▸ Records shown:

- Opening Delimiter -

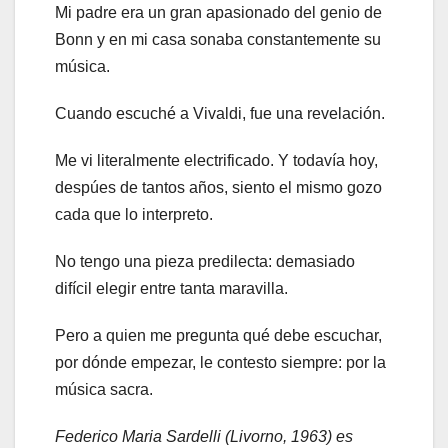
Mi padre era un gran apasionado del genio de
Bonn y en mi casa sonaba constantemente su
música.
Cuando escuché a Vivaldi, fue una revelación.
Me vi literalmente electrificado. Y todavía hoy,
despúes de tantos años, siento el mismo gozo
cada que lo interpreto.
No tengo una pieza predilecta: demasiado
difícil elegir entre tanta maravilla.
Pero a quien me pregunta qué debe escuchar,
por dónde empezar, le contesto siempre: por la
música sacra.
Federico Maria Sardelli (Livorno, 1963) es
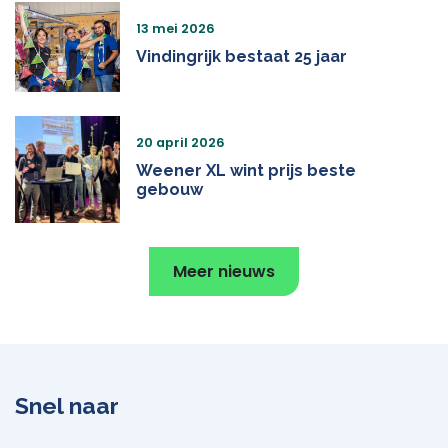
13 mei 2026
Vindingrijk bestaat 25 jaar
20 april 2026
Weener XL wint prijs beste
gebouw
Meer nieuws
Snel naar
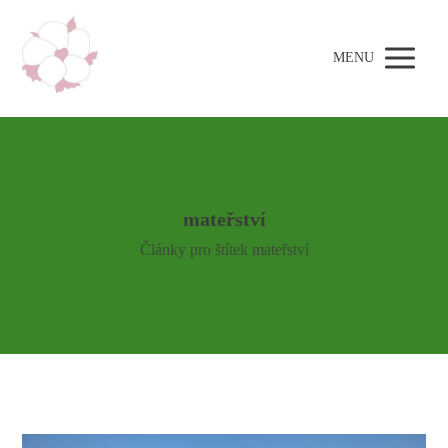
MENU
mateřství
Články pro štítek mateřství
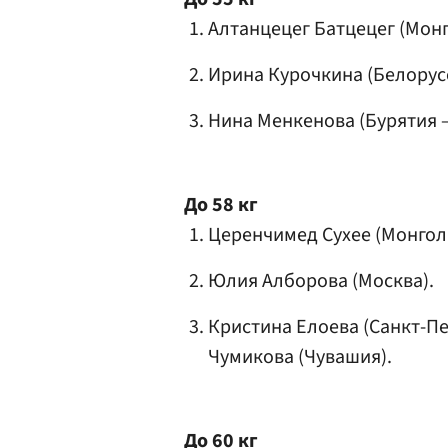
Алтанцецег Батцецег (Монг
Ирина Курочкина (Белорус
Нина Менкенова
(Бурятия 
До 58 кг
Церенчимед Сухее (Монгол
Юлия Алборова (Москва).
Кристина Елоева (Санкт-П
Чумикова
(Чувашия).
До 60 кг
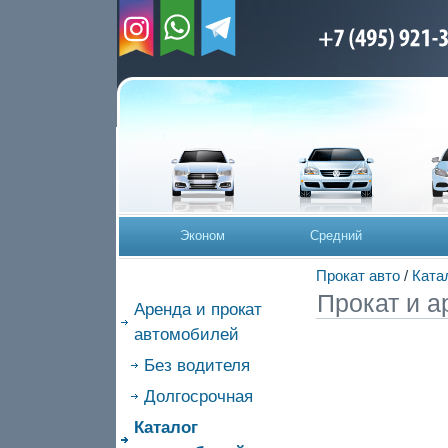
Эконом
Средний
Прокат авто
/
Ката
Прокат и а
Аренда и прокат
автомобилей
Без водителя
Долгосрочная
Каталог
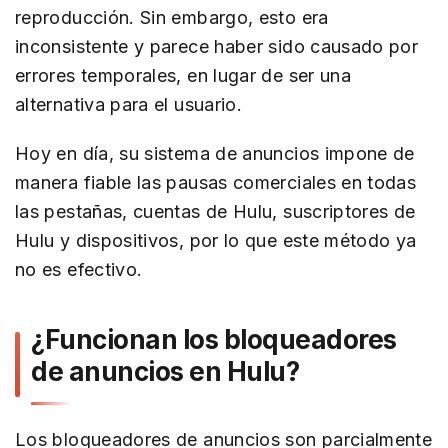
reproducción. Sin embargo, esto era
inconsistente y parece haber sido causado por
errores temporales, en lugar de ser una
alternativa para el usuario.
Hoy en día, su sistema de anuncios impone de
manera fiable las pausas comerciales en todas
las pestañas, cuentas de Hulu, suscriptores de
Hulu y dispositivos, por lo que este método ya
no es efectivo.
¿Funcionan los bloqueadores
de anuncios en Hulu?
Los bloqueadores de anuncios son parcialmente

- Closing Delimiter -

▸ Exercise brief:
Identify every line in the entries that contains the word "mateřství", and copy each of those lines. Treat uppercase and lowercase letters as different.

▸ Task output:
mateřství
Články pro štítek mateřství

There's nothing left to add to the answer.